When I’m given the opportunity to open my hand or close my fist, how many times will I do the former? How many times have I already done the latter? I shudder to think one day when I die I might be privy to the calculations, and recount every shameful incident. I’m sure my reels and slideshows aren’t comprehensive. My narcissism, idealism and act of self-shame is also self-serving. How can I better myself to feed my desires more fully?  

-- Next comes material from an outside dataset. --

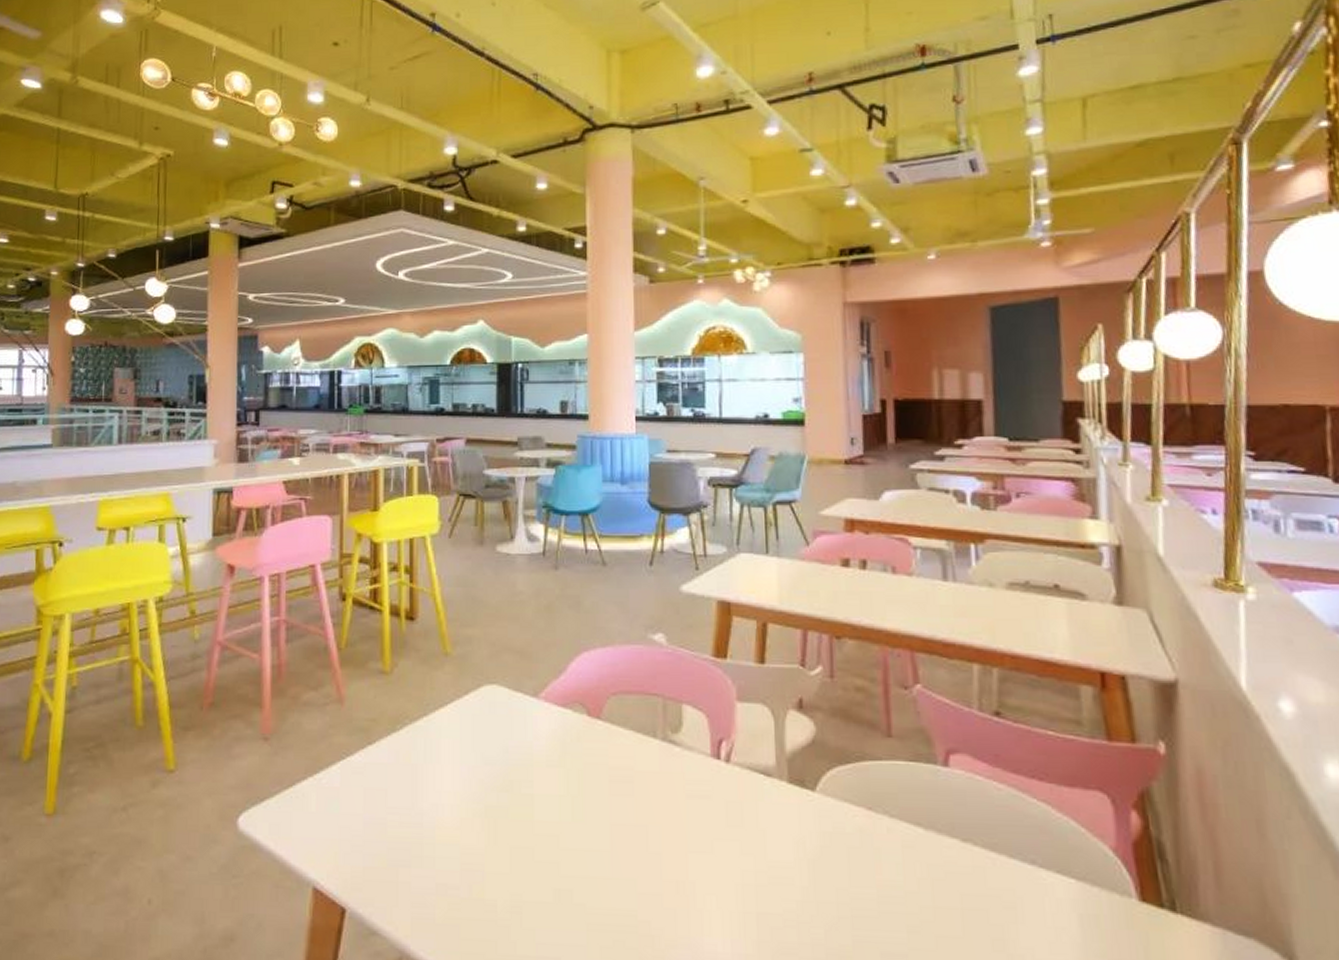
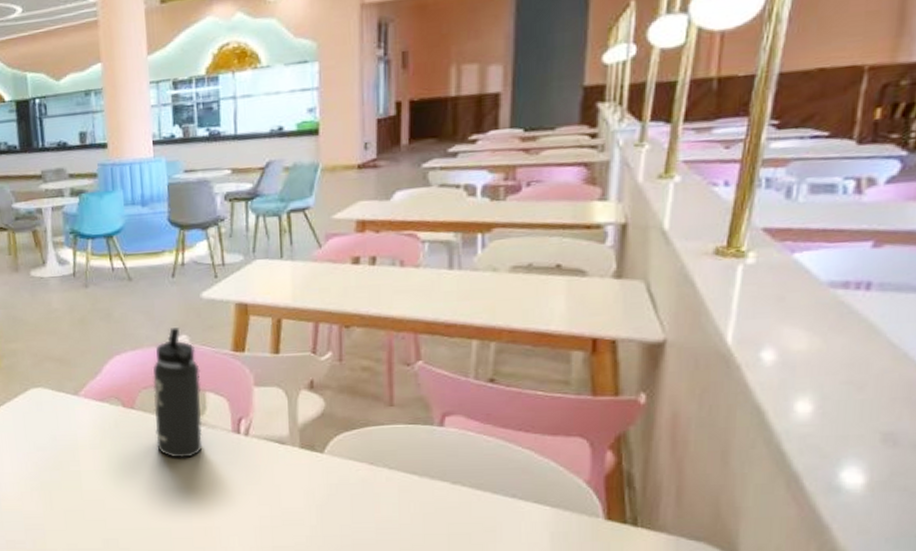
thermos bottle: none [623,624,678,786] -> present [153,328,202,458]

With every blink I feel the weight of this Cycle Of Suffering. I am undeniably as intertwined with the “self,” myself, the ego just as the “self” doesn’t really exist. It’s just lens with which we process the existence. With every deepening purple millimeter, the bags under my eyes remind me that being awake is more than going through the motions, watching popular television, reading articles, or coming into the office every day. It’s more than investing in my romantic relationship, my family, or friends. That despite being “awake,” I’m still asleep. While sleep is comforting, it’s purely self-serving. My aches and pains in my neck, my feet, my lower back are my internal screams of anxiety and distress. They are my physical signals that I’m doing this wrong, because internally, it’s bottled up and buried down. Anxiety always finds its way out.

The thing about the COD is that there isn’t a way out. Momentarily, I’ll forget and fall back into the warm embrace of happiness or love—but I always know in the back of my mind that the pit is waiting for me and like a diligent daughter, I’ll return to it again one day.